[Saved entries]
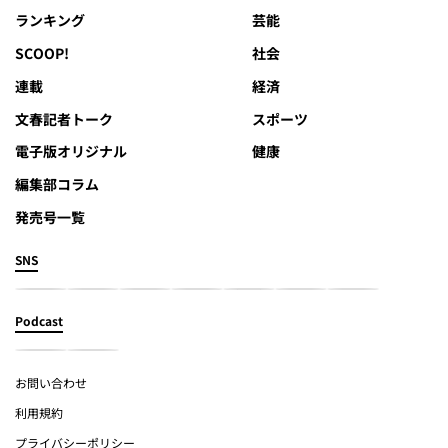
ランキング
芸能
SCOOP!
社会
連載
経済
文春記者トーク
スポーツ
電子版オリジナル
健康
編集部コラム
発売号一覧
SNS
Podcast
お問い合わせ
利用規約
プライバシーポリシー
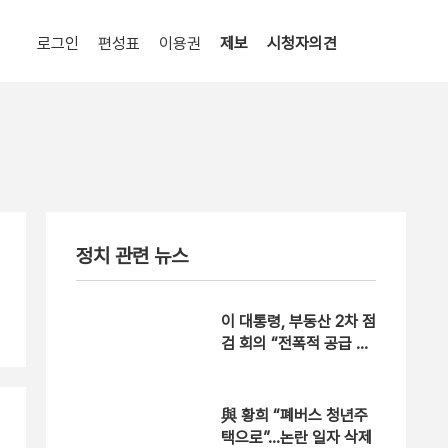
로그인
편성표
이용권
제보
시청자의견
정치 관련 뉴스
이 대통령, 부동산 2차 점
검 회의 “전폭적 공급 확
대 방안 검토”
與 황희 “폐버스 청년주
택으로”…논란 일자 삭제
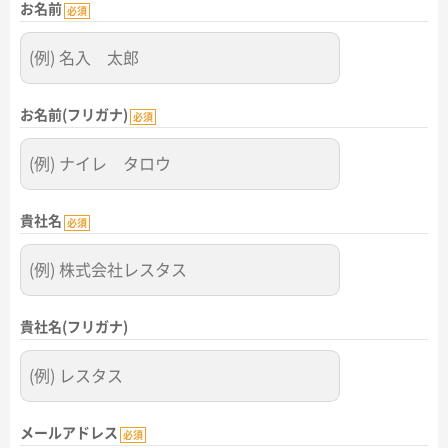
お名前
名入れグループサイト
必須
お名前(フリガナ)
必須
貴社名
必須
貴社名(フリガナ)
メールアドレス
必須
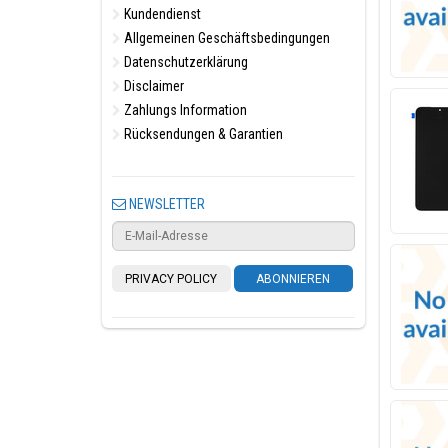
Kundendienst
Allgemeinen Geschäftsbedingungen
Datenschutzerklärung
Disclaimer
Zahlungs Information
Rücksendungen & Garantien
NEWSLETTER
PRIVACY POLICY
ABONNIEREN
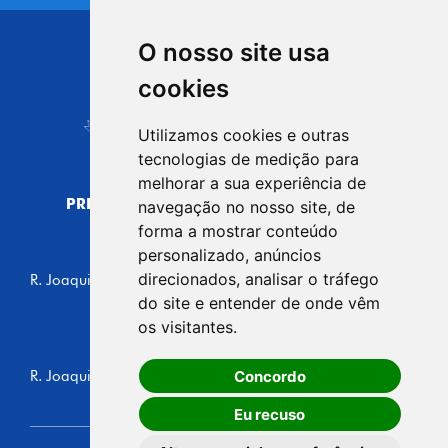
O nosso site usa
CIDADE DE
cookies
Carapicuíba
Utilizamos cookies e outras
tecnologias de medição para
melhorar a sua experiência de
PREFEITURA MUNICIPAL DE CARAPICUÍBA
navegação no nosso site, de
CNPJ: 44.892.693/0001-40
forma a mostrar conteúdo
personalizado, anúncios
CENTRO ADMINISTRATIVO
direcionados, analisar o tráfego
R. Joaquim das Neves, 211 - Vila Caldas, Carapicuíba/SP
CEP: 06310-030, Brasil
do site e entender de onde vêm
Telefone: 4164-5500
os visitantes.
GABINETE DO PREFEITO
Concordo
R. Joaquim das Neves, 205 - Vila Caldas, Carapicuíba/SP
CEP: 06310-030, Brasil
Eu recuso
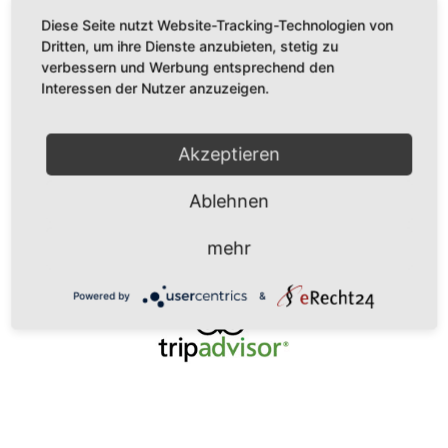
Diese Seite nutzt Website-Tracking-Technologien von
Dritten, um ihre Dienste anzubieten, stetig zu
verbessern und Werbung entsprechend den
Interessen der Nutzer anzuzeigen.
Akzeptieren
Ablehnen
mehr
Powered by
&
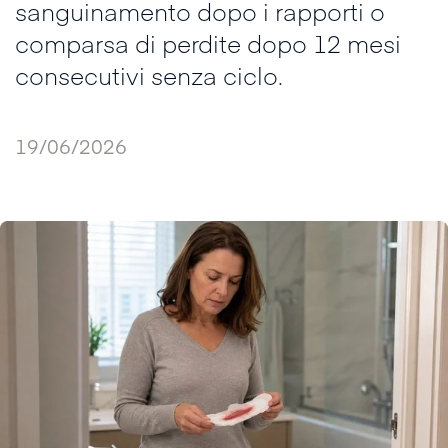
sanguinamento dopo i rapporti o
comparsa di perdite dopo 12 mesi
consecutivi senza ciclo.
19/06/2026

WHAT IS NEEDED: Please give back an exact copy of the entries above from their first line through the line containing "O nosso site usa", leaving the pictures aside.

ANSWER TO THIS PROBLEM:
ランキング
芸能
SCOOP!
社会
連載
経済
文春記者トーク
スポーツ
電子版オリジナル
健康
編集部コラム
発売号一覧
SNS
Podcast
お問い合わせ
利用規約
プライバシーポリシー
로그인
편성표
이용권
제보
시청자의견
정치 관련 뉴스
이 대통령, 부동산 2차 점
검 회의 “전폭적 공급 확
대 방안 검토”
與 황희 “폐버스 청년주
택으로”…논란 일자 삭제
お名前
名入れグループサイト
必須
お名前(フリガナ)
必須
貴社名
必須
貴社名(フリガナ)
メールアドレス
必須
Kundendienst
Allgemeinen Geschäftsbedingungen
Datenschutzerklärung
Disclaimer
Zahlungs Information
Rücksendungen & Garantien
NEWSLETTER
PRIVACY POLICY
ABONNIEREN
O nosso site usa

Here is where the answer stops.